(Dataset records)
┏━━
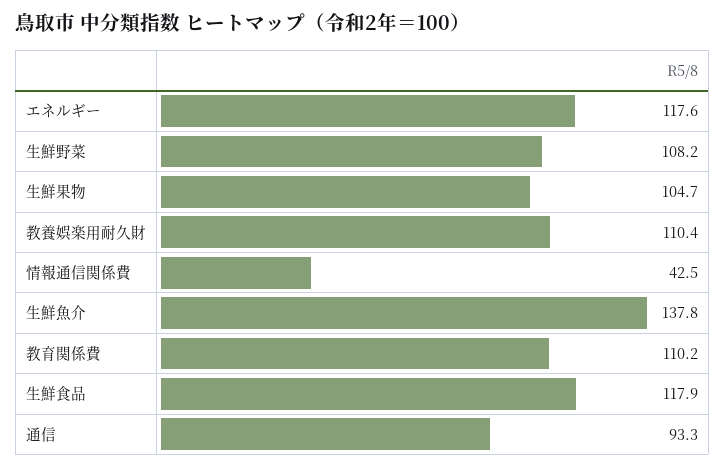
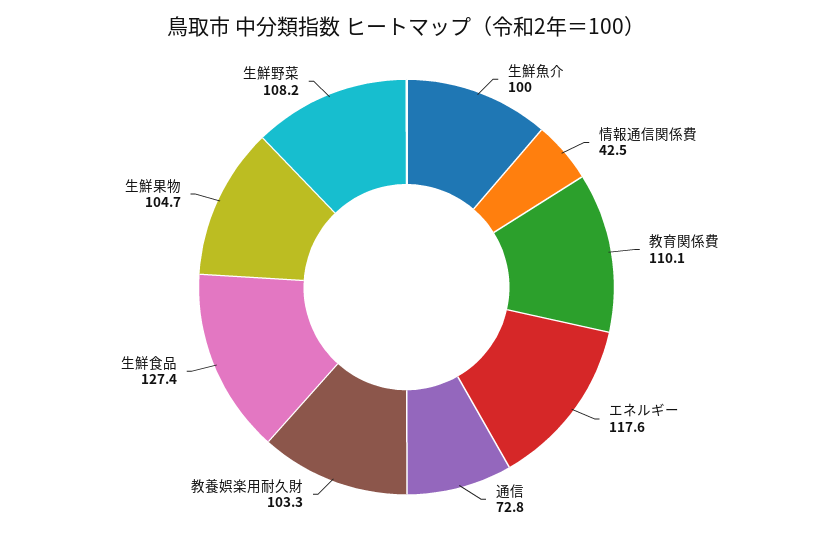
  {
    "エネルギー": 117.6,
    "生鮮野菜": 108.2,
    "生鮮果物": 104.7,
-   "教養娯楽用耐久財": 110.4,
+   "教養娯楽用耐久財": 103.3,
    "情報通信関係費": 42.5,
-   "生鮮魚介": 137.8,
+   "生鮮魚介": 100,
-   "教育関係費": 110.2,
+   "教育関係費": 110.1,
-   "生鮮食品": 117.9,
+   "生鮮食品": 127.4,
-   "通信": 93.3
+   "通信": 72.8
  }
┗━━
With the images removed, give back every entry exactly as shown.

◆ **Your response**:
  {
    "エネルギー": 117.6,
    "生鮮野菜": 108.2,
    "生鮮果物": 104.7,
-   "教養娯楽用耐久財": 110.4,
+   "教養娯楽用耐久財": 103.3,
    "情報通信関係費": 42.5,
-   "生鮮魚介": 137.8,
+   "生鮮魚介": 100,
-   "教育関係費": 110.2,
+   "教育関係費": 110.1,
-   "生鮮食品": 117.9,
+   "生鮮食品": 127.4,
-   "通信": 93.3
+   "通信": 72.8
  }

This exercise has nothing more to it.